* [INSTRUCTIONS TO FOLLOW]:
Output only the lines from the start of the entries through the line holding "[362,356,395,389]". Each line must match the original exactly.
[Opening PROVIDED RECORDS section]
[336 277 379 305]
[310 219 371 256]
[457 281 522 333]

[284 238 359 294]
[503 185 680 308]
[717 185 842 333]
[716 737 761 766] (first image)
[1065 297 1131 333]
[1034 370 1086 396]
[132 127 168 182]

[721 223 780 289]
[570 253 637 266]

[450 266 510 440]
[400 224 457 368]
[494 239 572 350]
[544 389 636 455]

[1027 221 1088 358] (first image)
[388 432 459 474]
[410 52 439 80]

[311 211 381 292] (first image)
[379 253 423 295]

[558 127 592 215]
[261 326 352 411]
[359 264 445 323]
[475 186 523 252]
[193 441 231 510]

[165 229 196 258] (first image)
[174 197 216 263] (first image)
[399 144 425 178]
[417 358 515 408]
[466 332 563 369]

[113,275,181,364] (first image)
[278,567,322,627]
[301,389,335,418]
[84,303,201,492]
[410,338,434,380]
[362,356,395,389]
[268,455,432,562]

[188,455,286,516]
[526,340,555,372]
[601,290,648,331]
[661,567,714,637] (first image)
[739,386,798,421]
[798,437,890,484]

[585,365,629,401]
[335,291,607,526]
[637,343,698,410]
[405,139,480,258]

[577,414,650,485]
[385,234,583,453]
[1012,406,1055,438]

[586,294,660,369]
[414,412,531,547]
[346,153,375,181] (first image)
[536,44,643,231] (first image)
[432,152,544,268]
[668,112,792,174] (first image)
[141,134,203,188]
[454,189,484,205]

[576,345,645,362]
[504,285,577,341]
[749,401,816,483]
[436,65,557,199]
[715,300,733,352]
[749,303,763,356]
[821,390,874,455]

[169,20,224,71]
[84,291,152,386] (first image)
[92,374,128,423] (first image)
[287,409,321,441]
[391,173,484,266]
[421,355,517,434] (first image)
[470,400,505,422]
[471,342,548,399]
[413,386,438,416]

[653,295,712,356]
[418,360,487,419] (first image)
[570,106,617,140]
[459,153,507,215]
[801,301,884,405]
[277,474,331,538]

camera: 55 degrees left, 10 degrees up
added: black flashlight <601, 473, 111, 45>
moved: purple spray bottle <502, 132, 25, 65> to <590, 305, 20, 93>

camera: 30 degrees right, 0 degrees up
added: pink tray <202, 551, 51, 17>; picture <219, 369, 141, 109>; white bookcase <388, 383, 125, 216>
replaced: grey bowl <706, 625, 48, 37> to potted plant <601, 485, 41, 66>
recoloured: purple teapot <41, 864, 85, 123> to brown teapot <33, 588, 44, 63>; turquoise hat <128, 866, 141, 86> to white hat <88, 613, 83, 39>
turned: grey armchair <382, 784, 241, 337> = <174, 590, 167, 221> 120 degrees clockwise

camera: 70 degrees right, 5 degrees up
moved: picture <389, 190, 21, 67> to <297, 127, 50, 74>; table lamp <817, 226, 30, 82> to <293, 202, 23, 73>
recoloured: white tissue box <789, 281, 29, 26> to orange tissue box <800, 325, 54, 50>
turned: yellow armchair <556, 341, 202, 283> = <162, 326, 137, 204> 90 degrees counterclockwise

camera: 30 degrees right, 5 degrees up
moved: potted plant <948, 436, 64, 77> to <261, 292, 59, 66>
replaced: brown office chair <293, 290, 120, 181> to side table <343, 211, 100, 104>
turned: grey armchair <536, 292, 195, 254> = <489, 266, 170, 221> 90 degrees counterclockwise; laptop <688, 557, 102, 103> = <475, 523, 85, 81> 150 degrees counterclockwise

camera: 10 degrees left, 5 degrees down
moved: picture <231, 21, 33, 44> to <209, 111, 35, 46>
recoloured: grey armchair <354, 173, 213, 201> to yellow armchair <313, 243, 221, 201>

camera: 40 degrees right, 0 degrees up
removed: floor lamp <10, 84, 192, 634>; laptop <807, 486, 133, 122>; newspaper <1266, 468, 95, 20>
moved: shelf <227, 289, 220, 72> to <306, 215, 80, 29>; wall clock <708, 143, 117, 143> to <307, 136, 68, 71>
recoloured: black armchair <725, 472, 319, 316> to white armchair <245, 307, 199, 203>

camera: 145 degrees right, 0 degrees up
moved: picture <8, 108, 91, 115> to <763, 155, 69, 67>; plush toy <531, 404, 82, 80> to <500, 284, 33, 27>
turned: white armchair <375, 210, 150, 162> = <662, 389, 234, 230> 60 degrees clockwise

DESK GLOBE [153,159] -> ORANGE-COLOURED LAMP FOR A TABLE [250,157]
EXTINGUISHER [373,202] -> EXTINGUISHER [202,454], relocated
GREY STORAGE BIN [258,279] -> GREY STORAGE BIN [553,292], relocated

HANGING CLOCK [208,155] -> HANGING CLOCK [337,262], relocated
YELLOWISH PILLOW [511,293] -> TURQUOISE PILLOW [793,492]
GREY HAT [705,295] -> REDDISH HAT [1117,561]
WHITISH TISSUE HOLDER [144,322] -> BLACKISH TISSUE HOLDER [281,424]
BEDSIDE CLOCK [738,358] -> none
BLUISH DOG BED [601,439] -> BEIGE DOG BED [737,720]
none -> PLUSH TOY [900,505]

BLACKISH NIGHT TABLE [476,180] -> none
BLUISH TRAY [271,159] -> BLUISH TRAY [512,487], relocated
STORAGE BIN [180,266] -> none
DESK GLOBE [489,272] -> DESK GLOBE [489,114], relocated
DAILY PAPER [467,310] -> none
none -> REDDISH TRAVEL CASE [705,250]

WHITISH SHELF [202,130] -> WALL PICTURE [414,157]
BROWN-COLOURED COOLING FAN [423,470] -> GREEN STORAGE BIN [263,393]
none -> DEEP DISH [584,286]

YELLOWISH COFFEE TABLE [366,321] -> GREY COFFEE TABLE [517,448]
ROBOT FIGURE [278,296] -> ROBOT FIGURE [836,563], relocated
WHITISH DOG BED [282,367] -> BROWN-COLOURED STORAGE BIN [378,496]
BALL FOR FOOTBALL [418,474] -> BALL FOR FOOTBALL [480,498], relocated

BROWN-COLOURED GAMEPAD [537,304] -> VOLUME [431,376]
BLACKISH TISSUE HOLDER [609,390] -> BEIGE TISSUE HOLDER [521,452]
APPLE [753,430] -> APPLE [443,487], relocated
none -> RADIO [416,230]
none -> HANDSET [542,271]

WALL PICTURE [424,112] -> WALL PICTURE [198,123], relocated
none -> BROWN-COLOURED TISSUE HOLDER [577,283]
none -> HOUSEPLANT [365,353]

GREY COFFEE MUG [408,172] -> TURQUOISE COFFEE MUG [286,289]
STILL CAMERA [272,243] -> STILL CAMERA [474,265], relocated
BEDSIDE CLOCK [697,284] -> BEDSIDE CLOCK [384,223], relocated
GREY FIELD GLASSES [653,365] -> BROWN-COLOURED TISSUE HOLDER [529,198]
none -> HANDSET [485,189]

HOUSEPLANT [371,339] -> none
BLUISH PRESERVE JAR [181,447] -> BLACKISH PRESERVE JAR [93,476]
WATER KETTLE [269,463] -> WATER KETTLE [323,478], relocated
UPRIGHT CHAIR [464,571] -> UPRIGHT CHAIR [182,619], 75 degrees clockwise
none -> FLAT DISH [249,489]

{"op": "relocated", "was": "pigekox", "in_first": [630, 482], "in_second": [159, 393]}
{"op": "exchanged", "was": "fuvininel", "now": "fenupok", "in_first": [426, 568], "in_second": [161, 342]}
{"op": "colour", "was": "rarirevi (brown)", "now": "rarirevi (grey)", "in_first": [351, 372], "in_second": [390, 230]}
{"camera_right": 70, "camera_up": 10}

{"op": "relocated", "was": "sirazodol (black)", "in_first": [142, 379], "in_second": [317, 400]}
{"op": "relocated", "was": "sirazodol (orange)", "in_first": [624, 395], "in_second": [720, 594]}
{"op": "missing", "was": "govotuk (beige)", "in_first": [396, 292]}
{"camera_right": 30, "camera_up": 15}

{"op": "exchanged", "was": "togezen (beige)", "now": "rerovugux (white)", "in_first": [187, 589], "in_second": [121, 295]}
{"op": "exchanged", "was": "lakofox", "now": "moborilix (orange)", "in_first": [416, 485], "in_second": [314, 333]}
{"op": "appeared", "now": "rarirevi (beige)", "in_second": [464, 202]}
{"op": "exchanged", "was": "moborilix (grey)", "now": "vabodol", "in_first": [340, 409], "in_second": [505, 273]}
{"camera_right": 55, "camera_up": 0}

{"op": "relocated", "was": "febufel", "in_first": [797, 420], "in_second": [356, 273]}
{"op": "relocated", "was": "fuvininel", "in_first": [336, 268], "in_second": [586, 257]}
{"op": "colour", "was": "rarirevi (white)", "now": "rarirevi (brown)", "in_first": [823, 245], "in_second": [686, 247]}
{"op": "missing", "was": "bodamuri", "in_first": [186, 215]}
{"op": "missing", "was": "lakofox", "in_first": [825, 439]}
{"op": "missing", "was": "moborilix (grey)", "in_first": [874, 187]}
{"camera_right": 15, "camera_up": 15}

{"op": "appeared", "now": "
[Closing PROVIDED RECORDS section]
* [ANSWER BELOW]:
[336 277 379 305]
[310 219 371 256]
[457 281 522 333]

[284 238 359 294]
[503 185 680 308]
[717 185 842 333]
[716 737 761 766] (first image)
[1065 297 1131 333]
[1034 370 1086 396]
[132 127 168 182]

[721 223 780 289]
[570 253 637 266]

[450 266 510 440]
[400 224 457 368]
[494 239 572 350]
[544 389 636 455]

[1027 221 1088 358] (first image)
[388 432 459 474]
[410 52 439 80]

[311 211 381 292] (first image)
[379 253 423 295]

[558 127 592 215]
[261 326 352 411]
[359 264 445 323]
[475 186 523 252]
[193 441 231 510]

[165 229 196 258] (first image)
[174 197 216 263] (first image)
[399 144 425 178]
[417 358 515 408]
[466 332 563 369]

[113,275,181,364] (first image)
[278,567,322,627]
[301,389,335,418]
[84,303,201,492]
[410,338,434,380]
[362,356,395,389]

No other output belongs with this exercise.